On health trip, Danone pushes nutrition portfolio after dairy biz exit

Danone India
The over 24-billion Euro French food giant Danone exited the Indian dairy market earlier this year. The company decided to shut the dairy business as it failed to scale up following its entry in 2010. Redrawing its business plans, Danone is focusing on its nutrition and baby foods portfolio in India, a segment that reportedly contributes 80 per cent of the company’s revenue in India. Like dairy, the health food and nutrition space is a growing yet highly competitive space to be in. According to various industry estimates, the health and food supplements market in India stands at Rs 40 billion and is expected to grow at 20 per cent year-on-year over the next few years. Within that segment, the adult nutrition category is estimated at Rs 5 billion and the baby foods market stands at Rs 240.03 million. The category also comprises health drinks and clinical nutrition products, which make up the rest. 

With significant manufacturing, distribution and marketing resources freed up following the shutdown of the dairy business, Danone is in a sweet spot to give deep-pocketed rivals such as Nestle India, Abott Nutrition, Herbalife, Raptakos Brett & Co and Amway a run for their money. “The focus is on bringing meaningful solutions to meet local nutrition needs, tastes and requirements,” says Himanshu Bakshi, director, marketing, Danone India.

Himanshu Bakshi Director, marketing, Danone India
"Protinex variants such as Mama, Diabetes and Junior have been gaining momentum in the health drink category. We will invest further in developing more nutritionally relevant formulations across age groups and need states."
In India, the company’s nutrition portfolio consists of health food drink Protinex and infant food brands Aptamil, Dexolac, Farex and Nusobee. Danone claims that its brand Protinex is a leader in the adult nutrition category with a market share of close to 50 per cent. In the  infant nutrition segment, it has a market share of 14 per cent.

No doubt, Danone will go after big numbers. The sheer size of the infant and adult heath food and nutrition category will be the big motivator. 
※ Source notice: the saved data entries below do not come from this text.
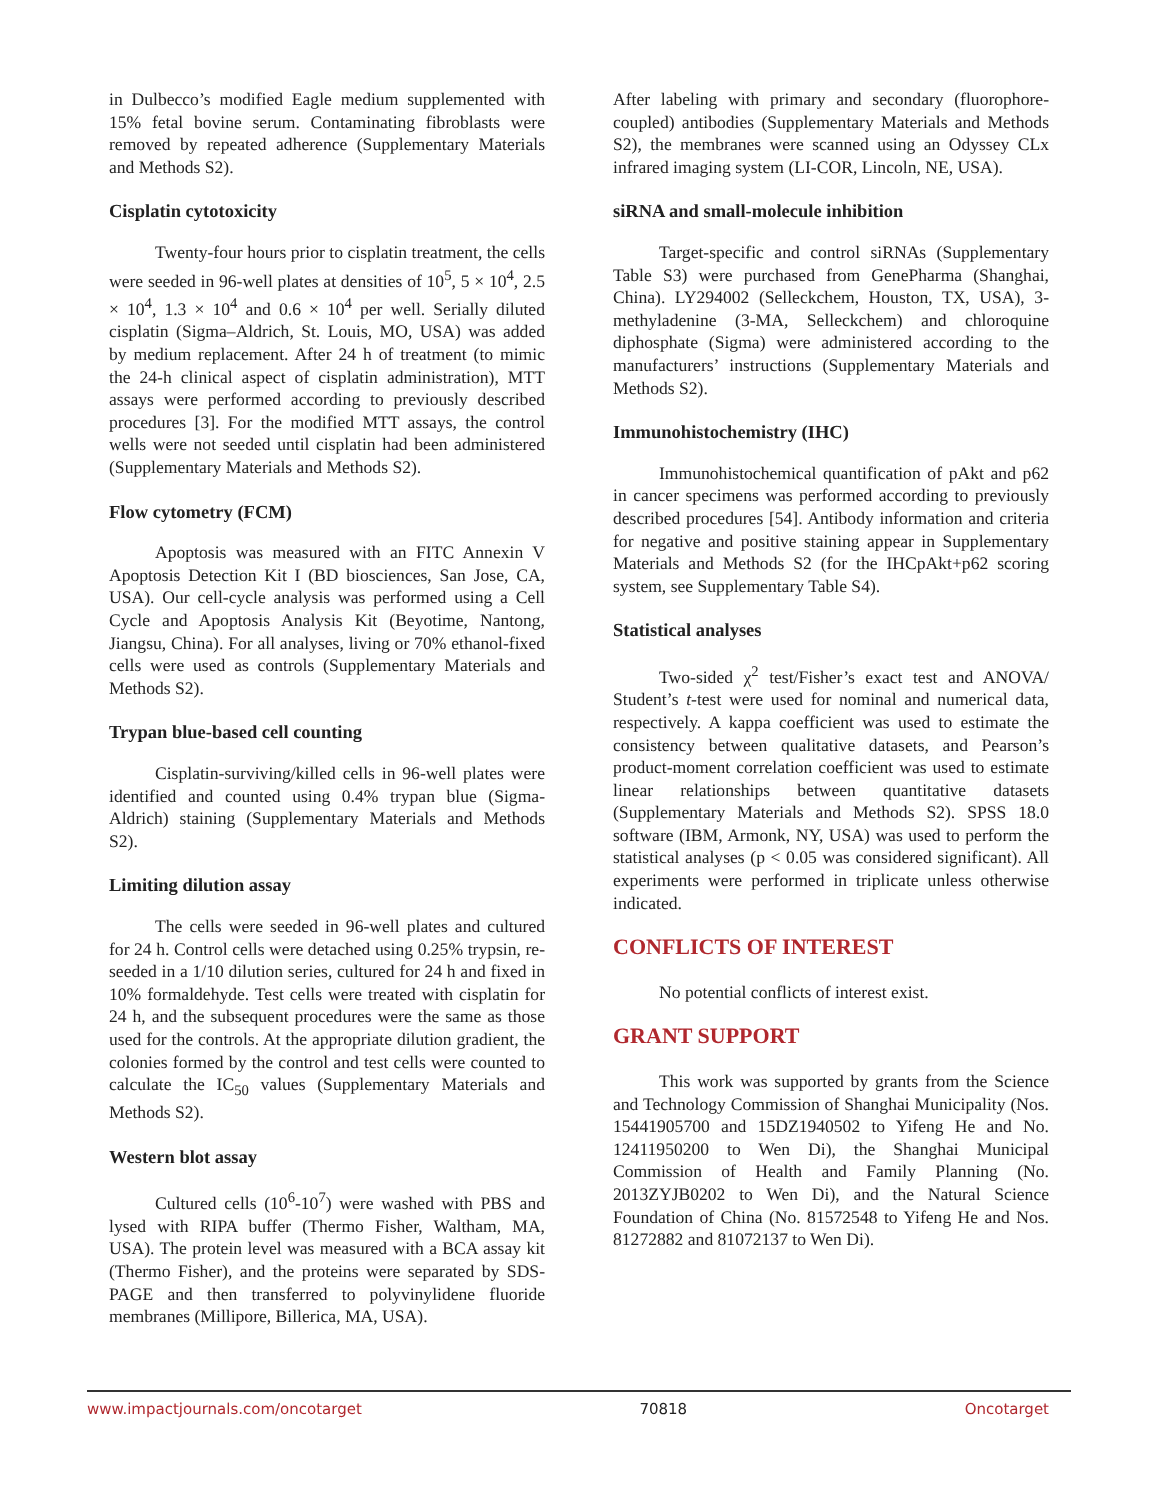in Dulbecco’s modified Eagle medium supplemented with 15% fetal bovine serum. Contaminating fibroblasts were removed by repeated adherence (Supplementary Materials and Methods S2).
Cisplatin cytotoxicity
Twenty-four hours prior to cisplatin treatment, the cells were seeded in 96-well plates at densities of 10<sup>5</sup>, 5 × 10<sup>4</sup>, 2.5 × 10<sup>4</sup>, 1.3 × 10<sup>4</sup> and 0.6 × 10<sup>4</sup> per well. Serially diluted cisplatin (Sigma–Aldrich, St. Louis, MO, USA) was added by medium replacement. After 24 h of treatment (to mimic the 24-h clinical aspect of cisplatin administration), MTT assays were performed according to previously described procedures [3]. For the modified MTT assays, the control wells were not seeded until cisplatin had been administered (Supplementary Materials and Methods S2).
Flow cytometry (FCM)
Apoptosis was measured with an FITC Annexin V Apoptosis Detection Kit I (BD biosciences, San Jose, CA, USA). Our cell-cycle analysis was performed using a Cell Cycle and Apoptosis Analysis Kit (Beyotime, Nantong, Jiangsu, China). For all analyses, living or 70% ethanol-fixed cells were used as controls (Supplementary Materials and Methods S2).
Trypan blue-based cell counting
Cisplatin-surviving/killed cells in 96-well plates were identified and counted using 0.4% trypan blue (Sigma-Aldrich) staining (Supplementary Materials and Methods S2).
Limiting dilution assay
The cells were seeded in 96-well plates and cultured for 24 h. Control cells were detached using 0.25% trypsin, re-seeded in a 1/10 dilution series, cultured for 24 h and fixed in 10% formaldehyde. Test cells were treated with cisplatin for 24 h, and the subsequent procedures were the same as those used for the controls. At the appropriate dilution gradient, the colonies formed by the control and test cells were counted to calculate the IC<sub>50</sub> values (Supplementary Materials and Methods S2).
Western blot assay
Cultured cells (10<sup>6</sup>-10<sup>7</sup>) were washed with PBS and lysed with RIPA buffer (Thermo Fisher, Waltham, MA, USA). The protein level was measured with a BCA assay kit (Thermo Fisher), and the proteins were separated by SDS-PAGE and then transferred to polyvinylidene fluoride membranes (Millipore, Billerica, MA, USA).
After labeling with primary and secondary (fluorophore-coupled) antibodies (Supplementary Materials and Methods S2), the membranes were scanned using an Odyssey CLx infrared imaging system (LI-COR, Lincoln, NE, USA).
siRNA and small-molecule inhibition
Target-specific and control siRNAs (Supplementary Table S3) were purchased from GenePharma (Shanghai, China). LY294002 (Selleckchem, Houston, TX, USA), 3-methyladenine (3-MA, Selleckchem) and chloroquine diphosphate (Sigma) were administered according to the manufacturers’ instructions (Supplementary Materials and Methods S2).
Immunohistochemistry (IHC)
Immunohistochemical quantification of pAkt and p62 in cancer specimens was performed according to previously described procedures [54]. Antibody information and criteria for negative and positive staining appear in Supplementary Materials and Methods S2 (for the IHCpAkt+p62 scoring system, see Supplementary Table S4).
Statistical analyses
Two-sided χ<sup>2</sup> test/Fisher’s exact test and ANOVA/ Student’s t-test were used for nominal and numerical data, respectively. A kappa coefficient was used to estimate the consistency between qualitative datasets, and Pearson’s product-moment correlation coefficient was used to estimate linear relationships between quantitative datasets (Supplementary Materials and Methods S2). SPSS 18.0 software (IBM, Armonk, NY, USA) was used to perform the statistical analyses (p < 0.05 was considered significant). All experiments were performed in triplicate unless otherwise indicated.
CONFLICTS OF INTEREST
No potential conflicts of interest exist.
GRANT SUPPORT
This work was supported by grants from the Science and Technology Commission of Shanghai Municipality (Nos. 15441905700 and 15DZ1940502 to Yifeng He and No. 12411950200 to Wen Di), the Shanghai Municipal Commission of Health and Family Planning (No. 2013ZYJB0202 to Wen Di), and the Natural Science Foundation of China (No. 81572548 to Yifeng He and Nos. 81272882 and 81072137 to Wen Di).
www.impactjournals.com/oncotarget 70818 Oncotarget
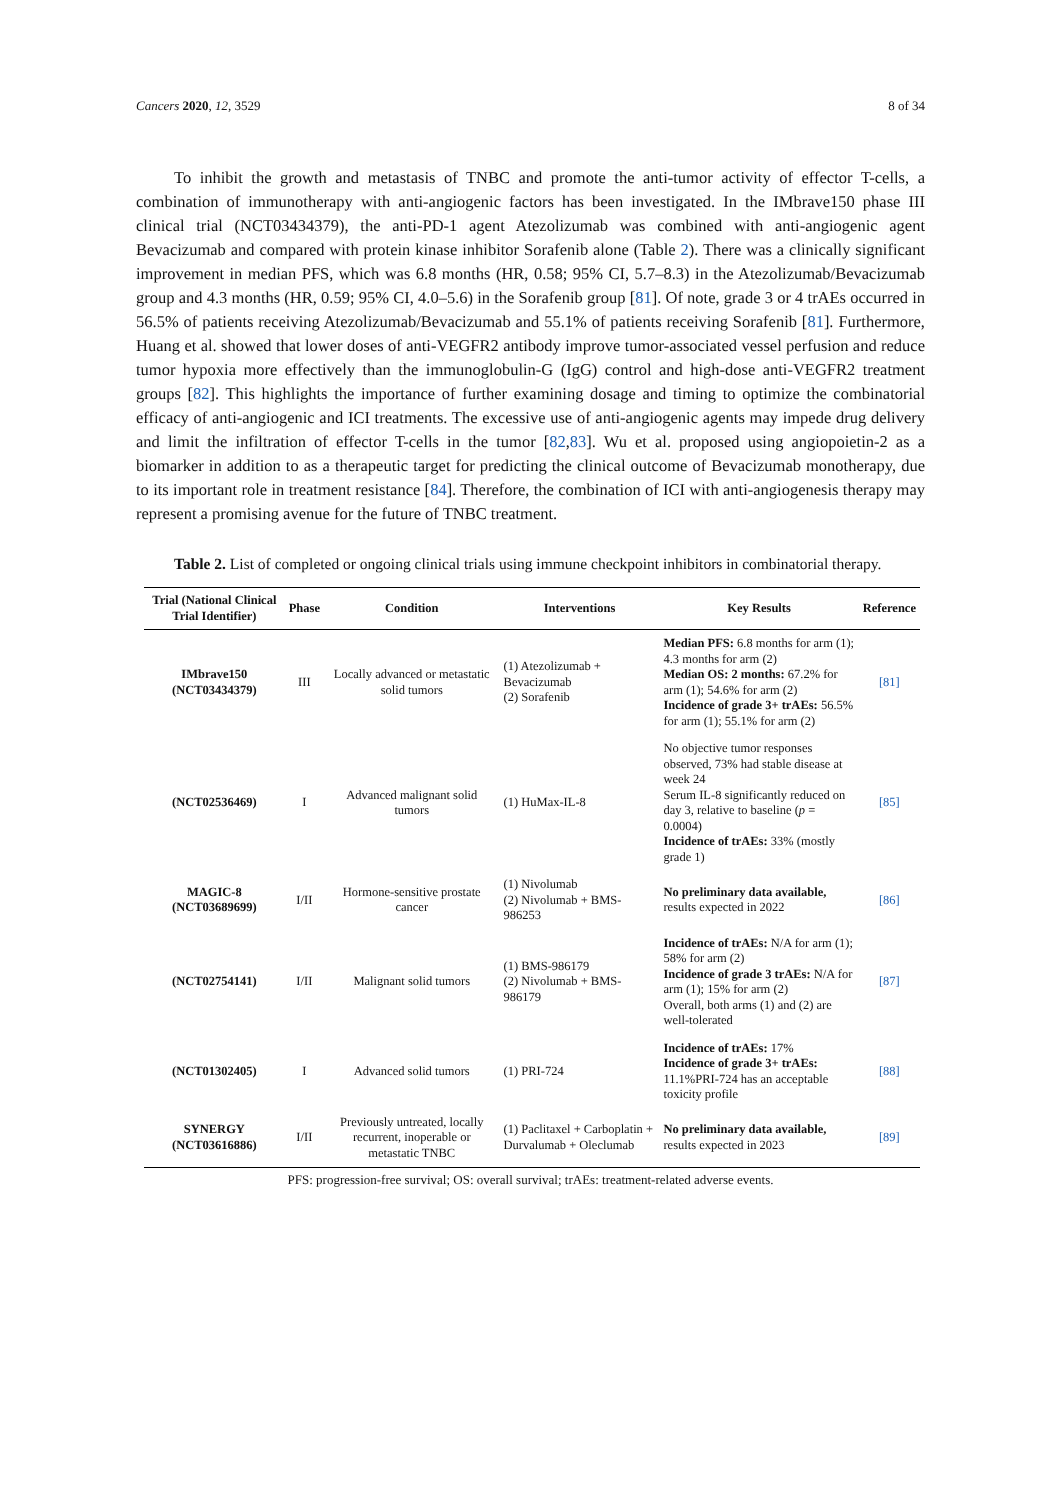Cancers 2020, 12, 3529 8 of 34
To inhibit the growth and metastasis of TNBC and promote the anti-tumor activity of effector T-cells, a combination of immunotherapy with anti-angiogenic factors has been investigated. In the IMbrave150 phase III clinical trial (NCT03434379), the anti-PD-1 agent Atezolizumab was combined with anti-angiogenic agent Bevacizumab and compared with protein kinase inhibitor Sorafenib alone (Table 2). There was a clinically significant improvement in median PFS, which was 6.8 months (HR, 0.58; 95% CI, 5.7–8.3) in the Atezolizumab/Bevacizumab group and 4.3 months (HR, 0.59; 95% CI, 4.0–5.6) in the Sorafenib group [81]. Of note, grade 3 or 4 trAEs occurred in 56.5% of patients receiving Atezolizumab/Bevacizumab and 55.1% of patients receiving Sorafenib [81]. Furthermore, Huang et al. showed that lower doses of anti-VEGFR2 antibody improve tumor-associated vessel perfusion and reduce tumor hypoxia more effectively than the immunoglobulin-G (IgG) control and high-dose anti-VEGFR2 treatment groups [82]. This highlights the importance of further examining dosage and timing to optimize the combinatorial efficacy of anti-angiogenic and ICI treatments. The excessive use of anti-angiogenic agents may impede drug delivery and limit the infiltration of effector T-cells in the tumor [82,83]. Wu et al. proposed using angiopoietin-2 as a biomarker in addition to as a therapeutic target for predicting the clinical outcome of Bevacizumab monotherapy, due to its important role in treatment resistance [84]. Therefore, the combination of ICI with anti-angiogenesis therapy may represent a promising avenue for the future of TNBC treatment.
Table 2. List of completed or ongoing clinical trials using immune checkpoint inhibitors in combinatorial therapy.
| Trial (National Clinical Trial Identifier) | Phase | Condition | Interventions | Key Results | Reference |
| --- | --- | --- | --- | --- | --- |
| IMbrave150 (NCT03434379) | III | Locally advanced or metastatic solid tumors | (1) Atezolizumab + Bevacizumab (2) Sorafenib | Median PFS: 6.8 months for arm (1); 4.3 months for arm (2) Median OS: 2 months: 67.2% for arm (1); 54.6% for arm (2) Incidence of grade 3+ trAEs: 56.5% for arm (1); 55.1% for arm (2) | [81] |
| (NCT02536469) | I | Advanced malignant solid tumors | (1) HuMax-IL-8 | No objective tumor responses observed, 73% had stable disease at week 24 Serum IL-8 significantly reduced on day 3, relative to baseline ( p = 0.0004) Incidence of trAEs: 33% (mostly grade 1) | [85] |
| MAGIC-8 (NCT03689699) | I/II | Hormone-sensitive prostate cancer | (1) Nivolumab (2) Nivolumab + BMS-986253 | No preliminary data available, results expected in 2022 | [86] |
| (NCT02754141) | I/II | Malignant solid tumors | (1) BMS-986179 (2) Nivolumab + BMS-986179 | Incidence of trAEs: N/A for arm (1); 58% for arm (2) Incidence of grade 3 trAEs: N/A for arm (1); 15% for arm (2) Overall, both arms (1) and (2) are well-tolerated | [87] |
| (NCT01302405) | I | Advanced solid tumors | (1) PRI-724 | Incidence of trAEs: 17% Incidence of grade 3+ trAEs: 11.1%PRI-724 has an acceptable toxicity profile | [88] |
| SYNERGY (NCT03616886) | I/II | Previously untreated, locally recurrent, inoperable or metastatic TNBC | (1) Paclitaxel + Carboplatin + Durvalumab + Oleclumab | No preliminary data available, results expected in 2023 | [89] |
PFS: progression-free survival; OS: overall survival; trAEs: treatment-related adverse events.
Three things will be key in opening up these markets: consumer education, innovative products and easy reach. The adult nutrition and supplements category will grow hand in hand with the market for health and fitness products. To keep the momentum going, the company plans to launch a mix of global and local brands at regular intervals. The strategy is in line with Danone’s global positioning and commitment to “bring health through food to as many people as possible”.

The company will encourage local innovation to develop products that address the unique needs of Indian people. For example, consumer insight played a big role in helping team Danone to launch Protinex Bytes — a product that met a latent consumer need for an on-the-go protein solution that could not be met effectively with the powder format. In short, the idea was to launch “purposeful” products developed specifically for the Indian market.

The preventive health care and metabolic segment is another big focus area. Last year, the company launched Neocate, a specialised food for children who are allergic to cow’s milk. For its lead brand Protinex, Danone introduced a range of flavours including chocolate, vanilla and elaichi. Bakshi says over the next few years, the company’s focus would be innovation in infant and adult nutrition. “Protinex variants such as Mama, Diabetes and Junior have been gaining momentum in the health drink category and the company wants to invest further in developing more nutritionally relevant formulations across age groups and need states.”

The question is, does Donone have the distribution and marketing might to move ahead in a market that has well-entrenched brands? Indeed, it is not easy to push a highly specialised category if one doesn’t have a presence in a mainstream market.

According to N Chandramouli, chief executive officer, Trust Research Advisory, from a purely brand point of view, it would be easy for a firm to run and manage a single category against managing multiple categories. Also, the health and nutrition market is less complex than the dairy market. For one, in the dairy and food business, consumption habits vary vastly. In yoghurt, for instance, how and when the product is consumed differs significantly across regions. Last but not the least, milk and milk-based products are persishable. “In comparison, health and nutrition is easy to crack. The nutritional needs in same age groups or product categories are more or less the same. So, in terms of introducing and establishing a brand, it’s far easier to launch and run one in the health and nutrition category,” says Chandramouli.

At present, Danone has a network of 1,500 distributors and is available across major pharmacy and grocery chains. It has a sales team of 600 — the largest in the industry. Interestingly, following its exit from the dairy segment, Danone accommodated a number of its key people in sales and distribution into its health and nutrition business. The company also continues to leverage part of its distributor and retailer network that catered to the dairy business.